Some people who we had met as we were walking in to Seagers Lookout were just leaving the top as we got there at 3.15. It was blowing a gale and we were thankful for the substantial shelter someone had made from stones, which kept us out of the wind. The views were surprisingly extensive. We saw the Wellington Range and the Derwent Valley and Bishop and Clerk on Maria Island, and the Freycinet Peaks and views to the North. Immediately west and south of us it was heavily clouded and misty and raining. We were just on the edge of that weather.
After half and hour we left the top. We got to the junction 15 minutes later, having picked our way across the rocks, following the cairns and poles. The track headed east on the plateau through rocky alpine moorland and after another 15 minutes the track started to descend into a lovely deep cirque, where below we could see Lake Rayner, a small tarn and Lake Nicholls just below it. The track was on rocky scree, and snow gums grew on the sheltered rocky slopes of the descent.

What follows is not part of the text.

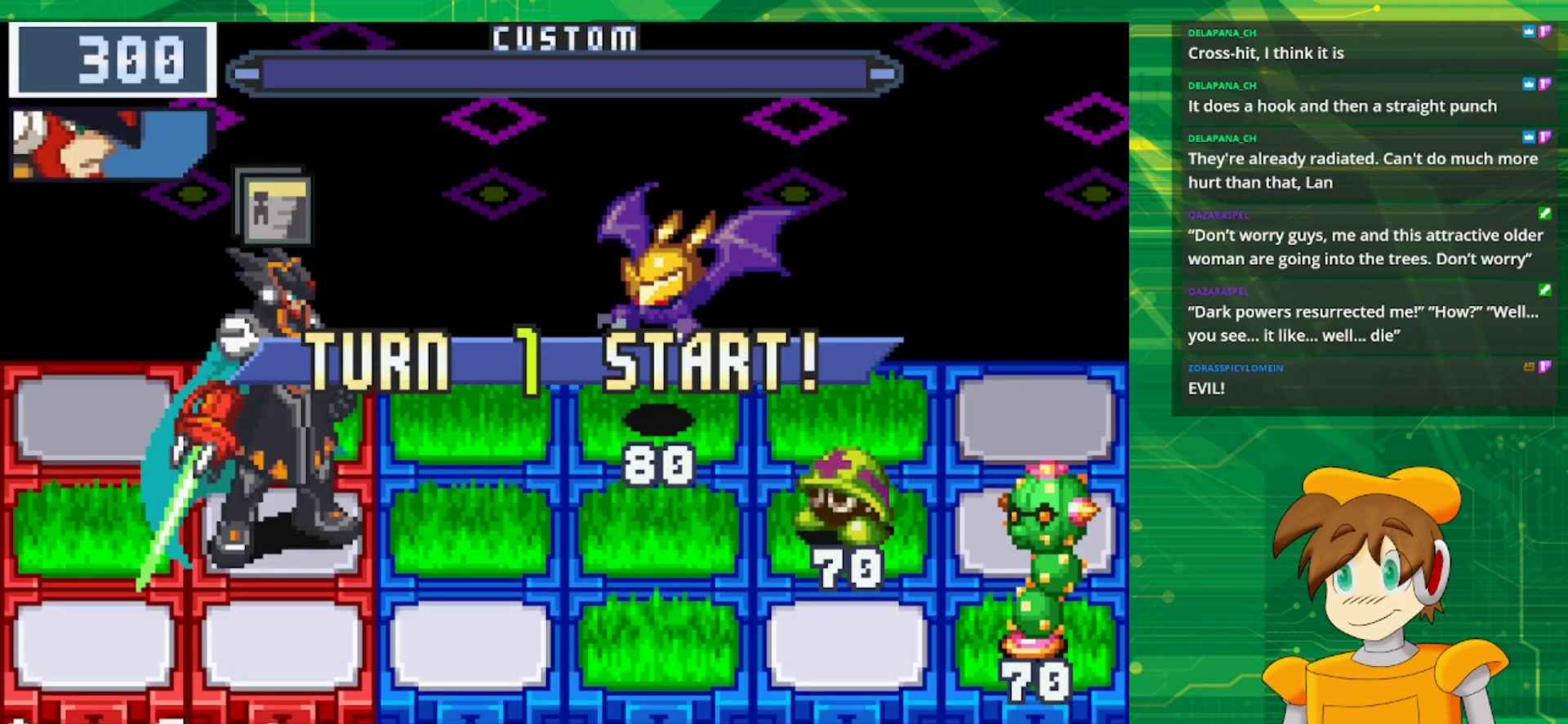
{"buttons": ["A"], "events": [[100, "A", "up"], [183, "A", "down"], [317, "A", "up"], [383, "A", "down"]]}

After 15 minutes of descending, the rock hopping stopped and the track continued on, steeper, but still rocky. Another 5 minutes saw us at the short detour to Lake Rayner and 5 minutes later we got to Lake Nicholls and the 2-bunk hut. It was just a lovely area there. The high cliffs to the north-west of the lake were very steep and had an interesting circular formation on part of it.The cliffs were well foliated in spite of their steepness. The people we saw earlier were at the hut intending to spend the night there.
We crossed the outlet of Lake Nicholls which is the source of the Russell Falls Creek. It did not have much water flowing out.
There was a 5-minute climb up the shoulder above the lake, during which there were lookout points down to the lake. I sat on a log for a minute on that section in the sun and the wind looking across to the high cliffs on the other side. A halleluiah moment.
Then it was down again, until we eventually reached the Lake Dobson road at 5.28. We walked the 2.3km up the hill and reached the car at Lake Fenton at 5.55. We realised later that we missed out on Beattie Tarn, a deviation on the descent from Lake Nicholls. Another another day maybe.
A very enjoyable walk.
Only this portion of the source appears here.